Home Goods | October 12, 2017 9:00 am

Da Vinci’s Last For-Sale Painting Would Really Tie the Room Together

‘Salvator Mundi’ could fetch up to $100m at auction

When renowned conservator Dianne Dwyer Modestini completed her six-year restoration of Leonardo da Vinci’s Salvator Mundi, she experienced feelings of withdrawal, depression and separation anxiety, almost like she was enduring a breakup.

“It was a very intense picture and I felt a whole slipstream of artistry and genius and some sort of otherworldliness that I’ll never experience again,” she told CNN about her experience in 2011.

Now up for sale, Salvator Mundi’s permanent owner won’t have to be concerned about a broken heart, but they will have to worry about coughing up a ton of cash to get it at a Christie’s auction.

Crossing the block on November 15th, the oil painting of Jesus Christ — the title of which translates to “Savior of the World” — is believed to be Da Vinci’s last painting and one of the fewer than 20 he created during his lifetime.
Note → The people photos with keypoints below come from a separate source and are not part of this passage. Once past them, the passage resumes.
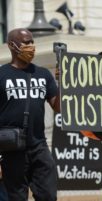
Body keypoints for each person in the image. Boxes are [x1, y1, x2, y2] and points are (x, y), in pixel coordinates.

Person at [0, 28, 60, 201]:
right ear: (12, 45)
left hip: (39, 145)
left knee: (48, 195)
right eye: (26, 43)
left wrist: (61, 82)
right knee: (17, 197)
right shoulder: (2, 74)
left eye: (32, 42)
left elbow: (58, 108)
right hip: (11, 148)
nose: (31, 46)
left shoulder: (42, 74)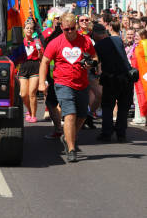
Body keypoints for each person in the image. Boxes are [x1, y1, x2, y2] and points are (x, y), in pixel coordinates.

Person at [39, 12, 97, 163]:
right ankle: (71, 149)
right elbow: (45, 62)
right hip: (63, 83)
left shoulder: (85, 41)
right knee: (70, 114)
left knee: (83, 115)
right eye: (66, 29)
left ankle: (67, 136)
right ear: (62, 28)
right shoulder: (55, 42)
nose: (70, 32)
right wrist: (41, 82)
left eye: (72, 29)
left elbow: (94, 57)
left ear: (76, 27)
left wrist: (91, 63)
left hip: (82, 83)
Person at [92, 22, 134, 142]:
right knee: (123, 107)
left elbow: (95, 62)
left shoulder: (98, 46)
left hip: (111, 79)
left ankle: (106, 133)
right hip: (127, 78)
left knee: (107, 107)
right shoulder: (117, 40)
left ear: (95, 35)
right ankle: (121, 134)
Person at [18, 19, 43, 122]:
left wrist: (39, 50)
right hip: (23, 67)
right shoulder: (20, 42)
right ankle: (29, 110)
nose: (29, 30)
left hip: (35, 67)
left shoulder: (37, 41)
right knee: (23, 94)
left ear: (34, 31)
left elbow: (41, 56)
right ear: (24, 30)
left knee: (32, 92)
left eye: (31, 28)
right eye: (27, 28)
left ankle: (33, 115)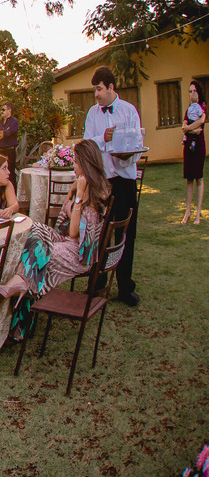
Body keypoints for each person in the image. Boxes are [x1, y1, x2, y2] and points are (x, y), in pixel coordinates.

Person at [1, 139, 110, 335]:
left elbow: (76, 232)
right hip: (66, 240)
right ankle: (22, 283)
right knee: (33, 229)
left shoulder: (95, 191)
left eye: (76, 162)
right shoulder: (82, 185)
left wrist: (78, 196)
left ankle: (20, 323)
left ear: (85, 163)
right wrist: (72, 191)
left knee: (37, 258)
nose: (73, 166)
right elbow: (63, 224)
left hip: (78, 253)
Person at [83, 65, 142, 306]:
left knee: (125, 233)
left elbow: (137, 141)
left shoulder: (129, 111)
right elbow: (87, 144)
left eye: (99, 89)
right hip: (102, 182)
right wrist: (102, 138)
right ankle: (98, 282)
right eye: (94, 90)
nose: (96, 94)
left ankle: (125, 287)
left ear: (110, 87)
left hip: (125, 180)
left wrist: (129, 156)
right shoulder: (92, 114)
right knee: (101, 233)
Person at [182, 80, 206, 225]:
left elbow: (201, 121)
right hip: (188, 146)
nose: (192, 94)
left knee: (199, 178)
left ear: (199, 92)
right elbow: (183, 126)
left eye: (194, 91)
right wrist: (192, 129)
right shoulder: (188, 109)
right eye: (190, 91)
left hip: (199, 147)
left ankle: (198, 213)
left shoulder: (202, 107)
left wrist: (189, 128)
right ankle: (188, 211)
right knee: (189, 179)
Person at [0, 101, 20, 185]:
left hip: (9, 151)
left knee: (10, 173)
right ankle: (1, 194)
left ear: (9, 110)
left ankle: (12, 195)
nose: (1, 111)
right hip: (0, 151)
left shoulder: (14, 122)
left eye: (3, 109)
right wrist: (0, 133)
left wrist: (0, 133)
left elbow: (8, 133)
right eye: (1, 110)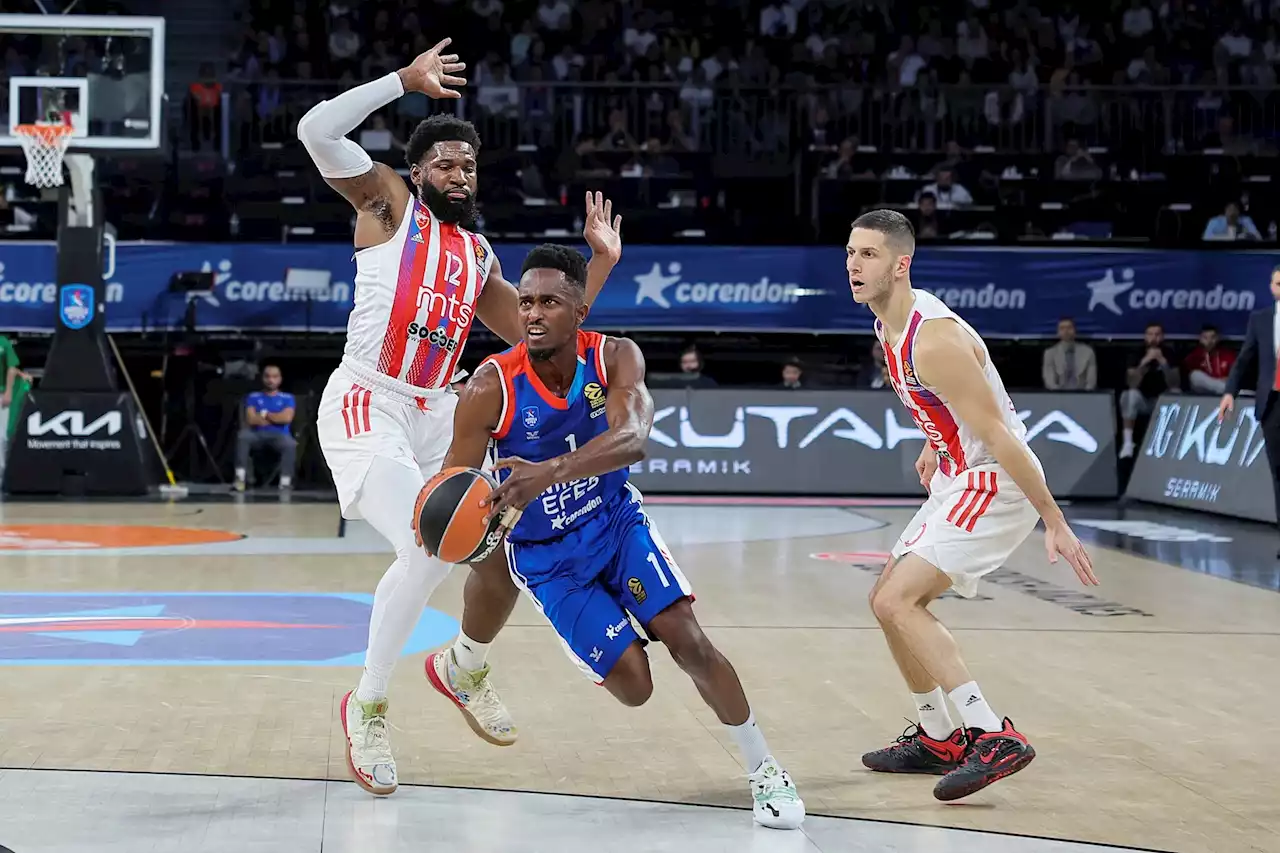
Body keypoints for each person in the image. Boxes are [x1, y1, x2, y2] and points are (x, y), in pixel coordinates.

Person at [296, 37, 623, 797]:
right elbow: (316, 130)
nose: (458, 173)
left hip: (437, 412)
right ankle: (369, 702)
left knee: (502, 551)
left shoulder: (477, 255)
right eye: (445, 162)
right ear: (418, 171)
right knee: (430, 536)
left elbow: (540, 338)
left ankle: (462, 666)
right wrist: (401, 81)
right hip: (366, 402)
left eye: (468, 165)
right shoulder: (387, 206)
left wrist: (598, 262)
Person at [438, 244, 805, 830]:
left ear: (579, 311)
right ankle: (516, 650)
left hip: (615, 526)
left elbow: (633, 439)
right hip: (548, 561)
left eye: (549, 302)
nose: (532, 313)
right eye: (526, 301)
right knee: (636, 688)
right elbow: (455, 487)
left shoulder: (615, 356)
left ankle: (766, 770)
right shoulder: (490, 386)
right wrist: (469, 520)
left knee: (691, 642)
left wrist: (549, 473)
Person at [847, 209, 1098, 802]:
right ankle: (938, 738)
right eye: (851, 253)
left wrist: (1053, 519)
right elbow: (947, 407)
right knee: (885, 604)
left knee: (898, 599)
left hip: (994, 480)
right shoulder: (888, 323)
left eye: (869, 255)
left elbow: (1005, 436)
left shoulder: (934, 339)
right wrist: (935, 442)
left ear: (900, 264)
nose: (854, 266)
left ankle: (992, 734)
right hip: (958, 473)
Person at [1219, 265, 1280, 554]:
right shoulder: (1261, 319)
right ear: (1271, 287)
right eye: (1279, 283)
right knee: (1279, 472)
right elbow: (1245, 360)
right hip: (1273, 403)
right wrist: (1230, 392)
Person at [234, 364, 297, 491]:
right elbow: (251, 419)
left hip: (280, 436)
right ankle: (240, 478)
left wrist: (264, 414)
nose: (271, 380)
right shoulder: (253, 397)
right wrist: (275, 418)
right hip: (256, 434)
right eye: (267, 376)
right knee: (242, 437)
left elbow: (286, 418)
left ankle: (285, 481)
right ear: (262, 378)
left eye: (274, 377)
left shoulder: (287, 398)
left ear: (280, 379)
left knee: (290, 444)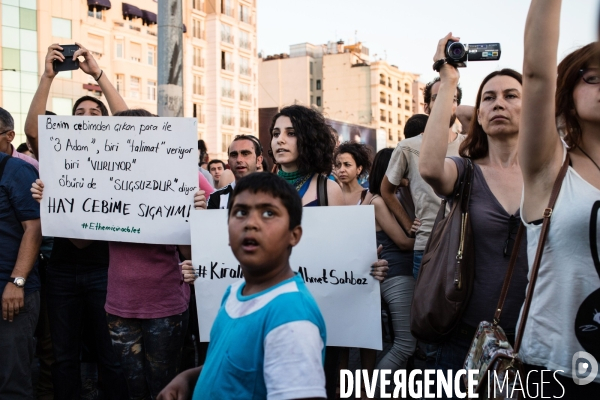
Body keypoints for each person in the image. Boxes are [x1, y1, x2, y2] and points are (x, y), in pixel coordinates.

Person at [418, 33, 529, 396]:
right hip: (467, 340)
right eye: (489, 98)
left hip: (535, 344)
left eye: (511, 95)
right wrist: (448, 78)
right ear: (478, 114)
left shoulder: (552, 175)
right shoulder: (465, 172)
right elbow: (431, 167)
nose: (499, 103)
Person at [159, 173, 327, 400]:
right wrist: (188, 379)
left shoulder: (291, 318)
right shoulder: (233, 293)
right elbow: (229, 365)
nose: (251, 223)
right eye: (240, 212)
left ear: (294, 235)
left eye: (269, 213)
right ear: (227, 231)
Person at [25, 43, 129, 400]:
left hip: (105, 268)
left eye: (94, 111)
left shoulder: (119, 149)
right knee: (64, 358)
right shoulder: (59, 151)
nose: (86, 114)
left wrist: (97, 75)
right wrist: (48, 76)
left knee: (110, 356)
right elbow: (33, 129)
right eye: (79, 111)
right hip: (62, 271)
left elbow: (131, 124)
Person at [519, 0, 600, 395]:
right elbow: (535, 75)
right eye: (594, 78)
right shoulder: (549, 167)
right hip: (554, 369)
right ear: (567, 91)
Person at [382, 77, 468, 280]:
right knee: (426, 310)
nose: (446, 102)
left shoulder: (469, 145)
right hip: (427, 244)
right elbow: (386, 190)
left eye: (452, 98)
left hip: (465, 243)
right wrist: (407, 223)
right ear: (427, 106)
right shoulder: (407, 146)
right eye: (438, 98)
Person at [362, 148, 418, 395]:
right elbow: (404, 242)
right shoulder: (377, 201)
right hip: (396, 275)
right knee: (405, 345)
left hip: (394, 274)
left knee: (401, 343)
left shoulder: (374, 198)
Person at [0, 108, 42, 399]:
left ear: (9, 136)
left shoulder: (16, 170)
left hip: (11, 294)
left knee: (12, 382)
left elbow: (34, 229)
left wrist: (17, 282)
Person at [269, 104, 344, 207]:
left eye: (291, 133)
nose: (280, 140)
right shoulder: (258, 189)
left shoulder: (329, 190)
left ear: (309, 139)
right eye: (276, 134)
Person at [204, 134, 264, 210]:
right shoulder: (217, 199)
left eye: (245, 154)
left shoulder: (274, 194)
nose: (239, 160)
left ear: (258, 160)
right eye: (234, 155)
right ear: (229, 162)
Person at [334, 141, 371, 205]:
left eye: (347, 165)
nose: (341, 170)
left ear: (359, 169)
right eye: (338, 165)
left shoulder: (369, 196)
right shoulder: (331, 196)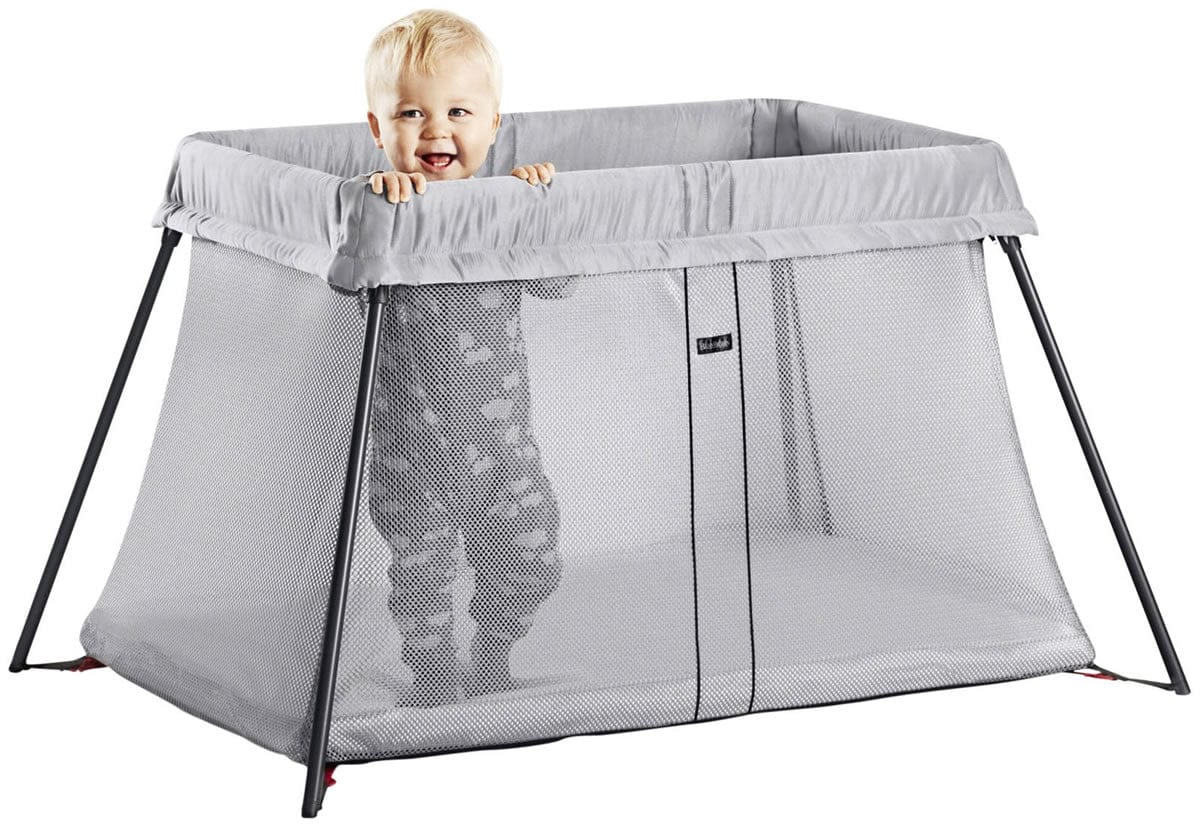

Originally hung in the collection of King Charles I, it was painted around the same time as the Mona Lisa and bears a likeness to that work.

Billed as a “painting of the most iconic figure in the world by the most important artist of all time,” the approximately 25″ x 18″ composition is expected to fetch up to $100 million.

“Who will buy it?” Christie’s postwar and contemporary art chairman Loic Gouzer asked Vogue. “Who knows. But there would be no Louvre without the Mona Lisa, and there would likely be no Paris without the Louvre … whomever buys it will put his name, his collection, likely his museum, and probably his town on the map.”